Science. 2008 Jan 25;319(5862):473-6. doi: 10.1126/science.1151532.
The statistical methods applied to the analysis of genomic data do not account for uncertainty in the sequence alignment. Indeed, the alignment is treated as an observation, and all of the subsequent inferences depend on the alignment being correct. This may not have been too problematic for many phylogenetic studies, in which the gene is carefully chosen for, among other things, ease of alignment.
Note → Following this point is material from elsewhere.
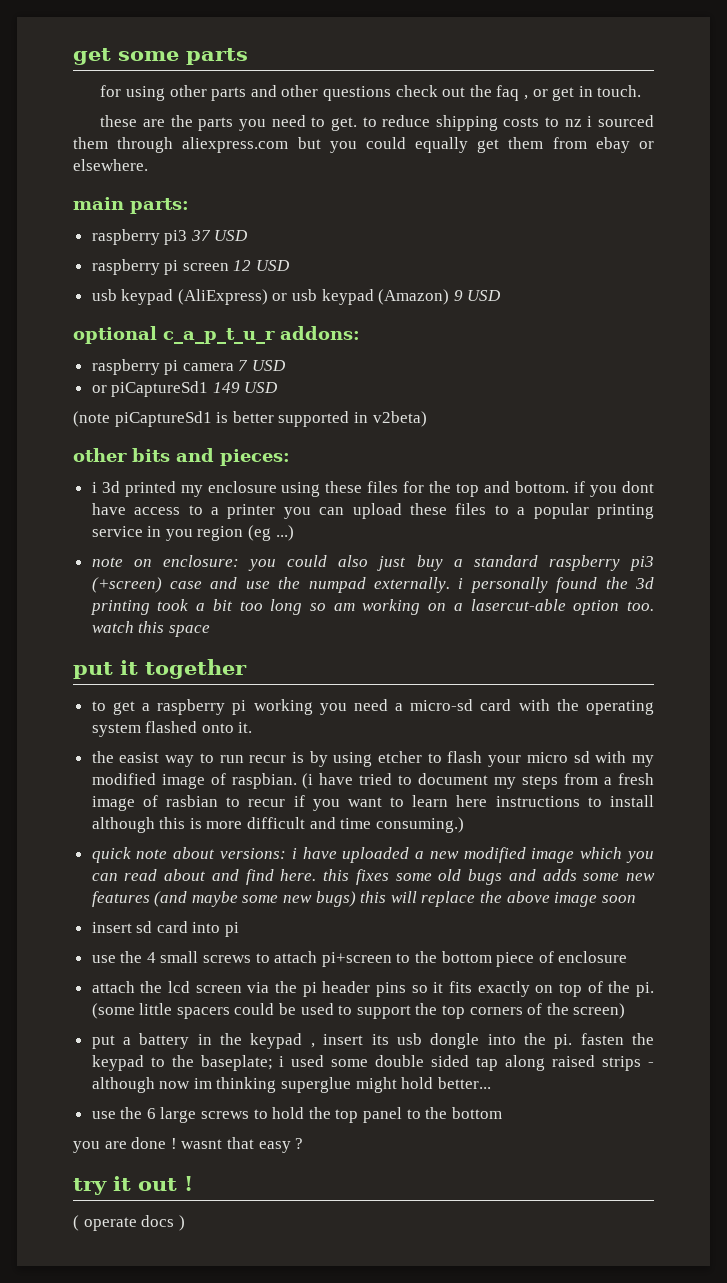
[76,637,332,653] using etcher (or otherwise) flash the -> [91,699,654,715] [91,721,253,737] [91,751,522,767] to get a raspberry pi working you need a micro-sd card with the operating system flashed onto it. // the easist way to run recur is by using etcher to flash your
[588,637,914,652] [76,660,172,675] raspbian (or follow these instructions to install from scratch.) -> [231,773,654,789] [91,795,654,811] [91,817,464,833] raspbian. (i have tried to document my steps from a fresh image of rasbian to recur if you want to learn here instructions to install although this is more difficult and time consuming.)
However, in a comparative genomics study, the same statistical methods are applied repeatedly on thousands of genes, many of which will be difficult to align. Using genomic data from seven yeast species, we show that uncertainty in the alignment can lead to several problems, including different alignment methods resulting in different conclusions.
应用于基因组数据分析的统计方法并未考虑序列比对中的不确定性。实际上,比对被视为一种观测结果,并且所有后续推断都依赖于比对的正确性。对于许多系统发育研究而言,这可能并非太大问题,在这些研究中,除其他因素外,会精心选择易于比对的基因。然而,在一项比较基因组学研究中,相同的统计方法会在数千个基因上反复应用,其中许多基因将难以比对。利用来自七种酵母物种的基因组数据,我们表明比对中的不确定性会导致若干问题,包括不同的比对方法得出不同的结论。